On the grounds of confidentiality we were also not allowed to contact parents at the end of the study to find out their longer term views of the care they received. However some parents volunteered their reasons for participating in research. Some expressed an interest in helping improve services. Others recognised the benefits of the new service to their infant (extra assessments, follow-up) and expressed guilt at causing their infant's problems. Some parents were undergoing parenting assessments by Social Work, and stated they 'needed to be seen to be working with health professionals'.

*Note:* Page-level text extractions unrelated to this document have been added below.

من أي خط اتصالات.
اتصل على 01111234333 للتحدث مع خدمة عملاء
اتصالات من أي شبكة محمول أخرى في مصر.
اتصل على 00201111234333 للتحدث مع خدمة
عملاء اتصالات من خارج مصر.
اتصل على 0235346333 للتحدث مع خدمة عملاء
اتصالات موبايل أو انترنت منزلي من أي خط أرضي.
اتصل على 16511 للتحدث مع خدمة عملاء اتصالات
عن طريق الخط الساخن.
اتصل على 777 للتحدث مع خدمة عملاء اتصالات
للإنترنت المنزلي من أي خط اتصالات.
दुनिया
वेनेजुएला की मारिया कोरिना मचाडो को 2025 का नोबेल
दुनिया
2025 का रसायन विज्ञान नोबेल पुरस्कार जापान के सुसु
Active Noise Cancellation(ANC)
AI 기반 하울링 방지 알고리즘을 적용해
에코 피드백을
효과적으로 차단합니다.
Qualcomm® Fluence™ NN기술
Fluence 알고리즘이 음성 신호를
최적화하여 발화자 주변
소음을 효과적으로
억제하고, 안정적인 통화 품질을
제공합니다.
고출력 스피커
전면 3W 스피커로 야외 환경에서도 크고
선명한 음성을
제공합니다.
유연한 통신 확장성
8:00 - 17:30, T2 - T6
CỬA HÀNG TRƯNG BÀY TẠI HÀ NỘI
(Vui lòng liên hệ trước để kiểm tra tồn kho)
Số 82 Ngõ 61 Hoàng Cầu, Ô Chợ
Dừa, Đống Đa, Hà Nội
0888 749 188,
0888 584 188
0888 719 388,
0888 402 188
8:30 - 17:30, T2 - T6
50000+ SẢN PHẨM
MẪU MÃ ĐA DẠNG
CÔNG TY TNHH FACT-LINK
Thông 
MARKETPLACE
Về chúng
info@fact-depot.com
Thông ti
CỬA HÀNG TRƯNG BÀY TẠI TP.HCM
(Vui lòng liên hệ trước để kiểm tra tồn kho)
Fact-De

As each case was closed, the parents were sent a thank you letter; verbal reports indicate that this was greatly appreciated. Many parents wished to know the outcome of the study suggesting they felt some ownership of the project. The Study Nurse was perceived as being independent of the main health systems and therefore non judgemental.
Summary
- Of the 31 health visitors who offered their opinions on the community assessment, most felt if provided them with an increased awareness of NAS which they valued;
- Most were less sure about the vision screen test and felt they needed more training;
- The health visitors felt supported by the Study Nurse and were unsure how the loss of this role would impact on their work in this area;
- In general, those parents who volunteered to participate in the research were very appreciative of the improved service.